The ones hired by the poultry plants, on the other hand, presumably belonged to a small subset of EB-3, “needed unskilled workers”. According to Table 7 in the 2019 Yearbook of Immigration Statistics, there were only 818 of these admitted from abroad, and only 1,504 adjusted from other immigration statuses (apparently including a number of students). Most employers and most Americans have never heard of this program and it is rarely discussed, even in migration-focused circles; one of our posts from two years ago is an exception to the silence on the program.

The strange match of Google to the slaughterhouses also reflects the huge range of skills within the F-1 population; some with these visas are high school kids without a word of English, others are multilinguals with remarkable technical skills who are about to get their PhDs.

The case of the restaurant, Island Subway, and its $8.25/hour wage offer is intriguing. It is a two-unit chain of sandwich shops on ritzy Hilton Head, a near-shore island in South Carolina. Most of the applicants were from Bangladesh, one of the poorest nations in the world. Most held F-1 status, but six are noted as F-2s (who are not allowed to work). It apparently has over 78 employees total. How such a small operation learned of the tiny “other workers” category is an interesting question. There are indications that when Covid-19 appeared on the scene many of the applications were allowed to expire, unused. Did these workers know that their path to green card status had been dropped?

Let’s move from an immigration anomaly to a set of (admittedly numerically small) immigration policy problems.

Policy Matters. The first problem is that the slaughterhouses and other low-wage employers are getting a substantial subsidy from Uncle Sam for hiring F-1 student workers rather than the expected H-2B aliens. Employers of F-1 students do not have to pay the normal payroll taxes that support the Social Security and Medicare trust funds. The second Bush administration did this to us when they adopted the Optional Practical Training program (OPT). While not an ideal program, the employers of H-2B workers do have to pay payroll taxes, as do the workers.

The second problem is that in several cases, notably that of Island Subway, employers filed for adjustments of status from F-2 to green card, despite the fact that F-2 aliens are not allowed to work. There are two groups of questions here: 1) To what extent were they working illegally, and to what extent were they spouses of working F-1s? and 2) Were the filings illegal acts or were their acceptances just terrible public policy?

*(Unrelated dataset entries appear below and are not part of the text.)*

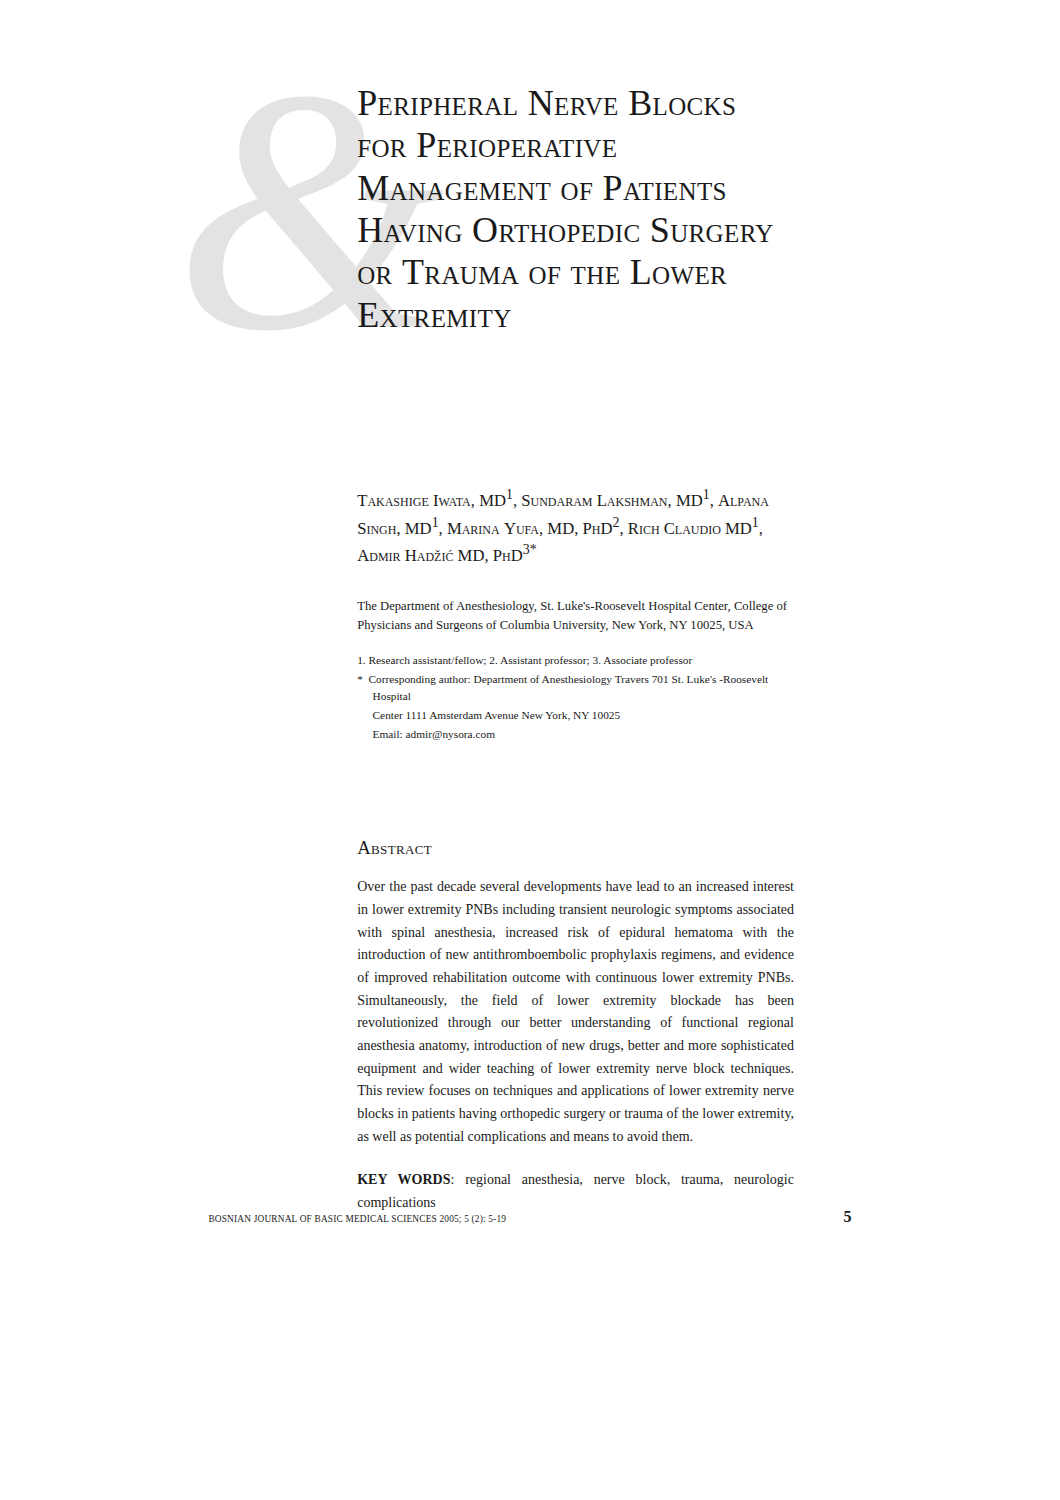&
Peripheral Nerve Blocks for Perioperative Management of Patients Having Orthopedic Surgery or Trauma of the Lower Extremity
Takashige Iwata, MD1, Sundaram Lakshman, MD1, Alpana Singh, MD1, Marina Yufa, MD, PhD2, Rich Claudio MD1, Admir Hadžić MD, PhD3*
The Department of Anesthesiology, St. Luke's-Roosevelt Hospital Center, College of Physicians and Surgeons of Columbia University, New York, NY 10025, USA
1. Research assistant/fellow; 2. Assistant professor; 3. Associate professor
* Corresponding author: Department of Anesthesiology Travers 701 St. Luke's -Roosevelt Hospital
Center 1111 Amsterdam Avenue New York, NY 10025
Email: admir@nysora.com
Abstract
Over the past decade several developments have lead to an increased interest in lower extremity PNBs including transient neurologic symptoms associated with spinal anesthesia, increased risk of epidural hematoma with the introduction of new antithromboembolic prophylaxis regimens, and evidence of improved rehabilitation outcome with continuous lower extremity PNBs. Simultaneously, the field of lower extremity blockade has been revolutionized through our better understanding of functional regional anesthesia anatomy, introduction of new drugs, better and more sophisticated equipment and wider teaching of lower extremity nerve block techniques. This review focuses on techniques and applications of lower extremity nerve blocks in patients having orthopedic surgery or trauma of the lower extremity, as well as potential complications and means to avoid them.
KEY WORDS: regional anesthesia, nerve block, trauma, neurologic complications
Bosnian Journal of Basic Medical Sciences 2005; 5 (2): 5-19 5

We started to check on the extent that other low-wage employers on the list had F-2 workers among their beneficiaries; we checked five of the employers and found that all five had from one to 12 F-2s listed.

The third and largest problem is the matter of labor standards. Let’s quote from a Department of Labor publication dealing with this foreign-worker program:

The DOL must certify to the USCIS that there are not sufficient U.S. workers able, willing, qualified and available to accept the job opportunity in the area of intended employment and that employment of the foreign worker will not adversely affect the wages and working conditions of similarly employed U.S. workers. [Emphasis added.]

Of course, at the wages offered, there are no U.S. workers willing to accept these jobs. But how can the Labor Department, with a straight face, rule that bringing in foreign workers at $8.25 an hour does not “adversely affect the wages” in this situation?

Somewhat Similar Situation. Meanwhile, on November 12 the New York Times, often the subject of criticism from those of us who want to enforce the immigration laws, published a praise-worthy article on how another bit of the immigration system is being used in the poverty-racked Mississippi Delta, of all places, to replace long-serving citizen (Black) farmworkers with whites imported from the former land of apartheid, South Africa. To pour salt into the wounds, the whites, while doing identical work, are paid more than the Blacks. Let’s hope that the congressman from the area, the very senior Bennie G. Thompson (D-Miss.), jumps all over the Labor Department for allowing this to happen. 

The author is grateful to Matthew Bonness for his assistance.